Le 5 octobre, les images des deux cadres s’enfuyant chemise arrachée ont provoqué une vague de jubilation dans de larges secteurs du monde du travail. Cette réaction est révélatrice d’une crise profonde des rapports sociaux, comme de la représentation politique quand face à des suppressions d’emplois en hausse constante, les deux options proposées aux salariés sont « fermez-la » (droite) ou « soyez d’accord » (gauche) pour toujours plus de chômage.
Ces images ont inévitablement évoqué la Révolution française, avec les nobles qui allaient à l’échafaud la chemise blanche déchirée. Les cadres escaladant les grillages rappellent aussi les refugiés passant les barrières pour fuir la misère. Pour une fois, la peur avait changé de camp.
Nos dominants gouvernant de plus en plus par la peur, ce camouflet est pour eux très inquiétant. Cela explique leur rage unanime et leur volonté d’écraser la rébellion : mises à pied sans solde de cinq salariés du sol et de deux pilotes, gardes à vue, menaces de prison et de licenciement – pour une simple chemise...
Le fort soutien populaire aux salariés d’Air France annonce-t-il un début de contre-offensive après plusieurs années de luttes partielles éclatées ? Il marque en tout cas la perception de plus en plus partagée PS = droite, ravageuse pour le parti au pouvoir. Les déclarations haineuses du premier ministre, traitant les salariés de voyous alors qu’il n’a que des mots doux pour les patrons qui spéculent, empochent et n’embauchent pas, ne font que la conforter.

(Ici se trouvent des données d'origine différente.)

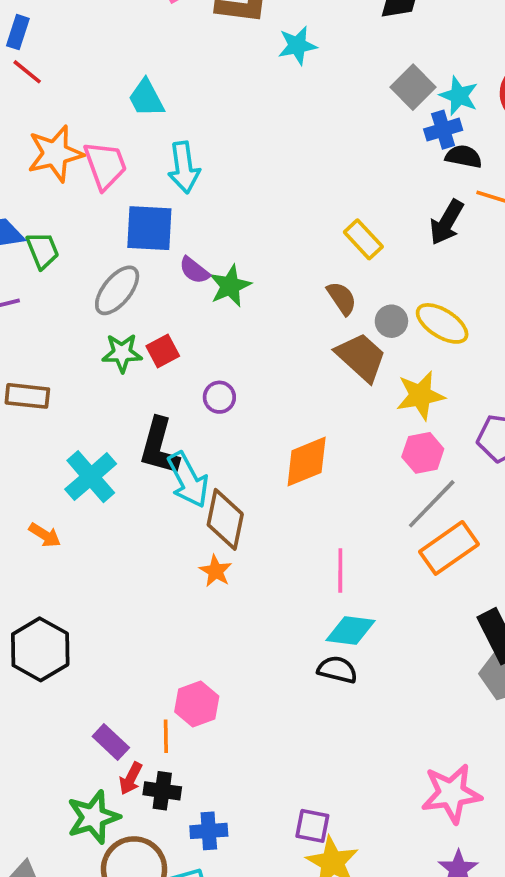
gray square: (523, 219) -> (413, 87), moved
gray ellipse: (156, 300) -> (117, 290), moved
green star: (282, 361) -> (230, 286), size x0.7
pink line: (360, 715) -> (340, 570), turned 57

Valls a montré son vrai visage, mais du coup il perd en popularité. Hollande l’a senti, qui a essayé de s’en démarquer, suivi par Ségolène Royal qui dit qu’il ne faudrait pas de licenciements secs. Le bal des faux-culs a commencé... Mais il est révélateur d’une importante crise à venir.
Le mouvement à Air France n’est pas fini : le plan est reporté de trois mois, la direction est discréditée dans l’entreprise et l’Intersyndicale renforcée (fait historique depuis 40 ans, elle rassemble pilotes, hôtesses et stewards ainsi que personnels au sol).
Les deux seuls syndicats extérieurs à l’Intersyndicale font même du rétropédalage : la CFDT a été contrainte d’appeler au rassemblement devant l’Assemblée nationale qui a réuni 3000 salariés le 22 octobre. La CGC, qui était coupée en deux, avec son secteur navigant partie prenante de l’Intersyndicale et les cadres du sol qui soutenaient la direction, a fini par rejoindre les autres syndicats dans le vote unanime d’un droit d’alerte contre le plan Perform, adopté au comité central d’entreprise le jour même du rassemblement.
Car Air France fait des bénéfices… mais en veut toujours plus. Rappelons que pour un chiffre d’affaires de 25 milliards, elle dispose d’un résultat opérationnel de 2 milliards. Il est vrai que ses besoins de financement sont colossaux pour l’achat d’avions, mais aussi et surtout pour mener la guerre économique avec les mastodontes du transport aérien et pour rétribuer ses actionnaires dans un secteur en pleine croissance, dopé par la baisse du prix du pétrole.
Les travailleurs du cargo (fret) d’Air France ont été à l’avant-garde le 5 octobre, confortés par une manifestation de 1500 salariés regroupant fraternellement toutes les corporations. Désignés ces dernières années comme coûtant le plus cher dans la compagnie, ils étaient les plus menacés et avaient le plus payé. Ils ne sont pas tombés dans le piège que la direction leur tendait, consistant à désigner cette fois les pilotes – après, cela aurait été au tour des hôtesses et stewards, puis des escales de province...
Le cargo, ce sont ceux qui avaient démarré le mouvement historique d’octobre 1993, rejoints ensuite par les salariés de l’entretien puis des aéroports. Cette grève qui paralysa les aéroports parisiens pendant deux semaines, reçut un large soutien populaire et finit par faire tomber le PDG, avait aussi été annonciatrice du grand mouvement de novembre-décembre 1995.
L’écho incroyable de l’action du 5 octobre le prouve, de grands mouvements sont à venir. Au NPA d’y contribuer, en continuant à inventer une nouvelle représentation politique des salariés et des opprimés A nous d’étendre la lutte à Air France et dans tout le pays : pour des emplois dignes et des salaires corrects, contre la division des travailleurs, pour virer ces patrons voyous et faire échec à la répression en interdisant toute sanction.
Une échéance importante sera la mobilisation devant le tribunal correctionnel de Bobigny, le 2 décembre prochain, en soutien aux salariés d’Air France mis en examen. Cela doit être une mobilisation sociale et politique de toutes et tous.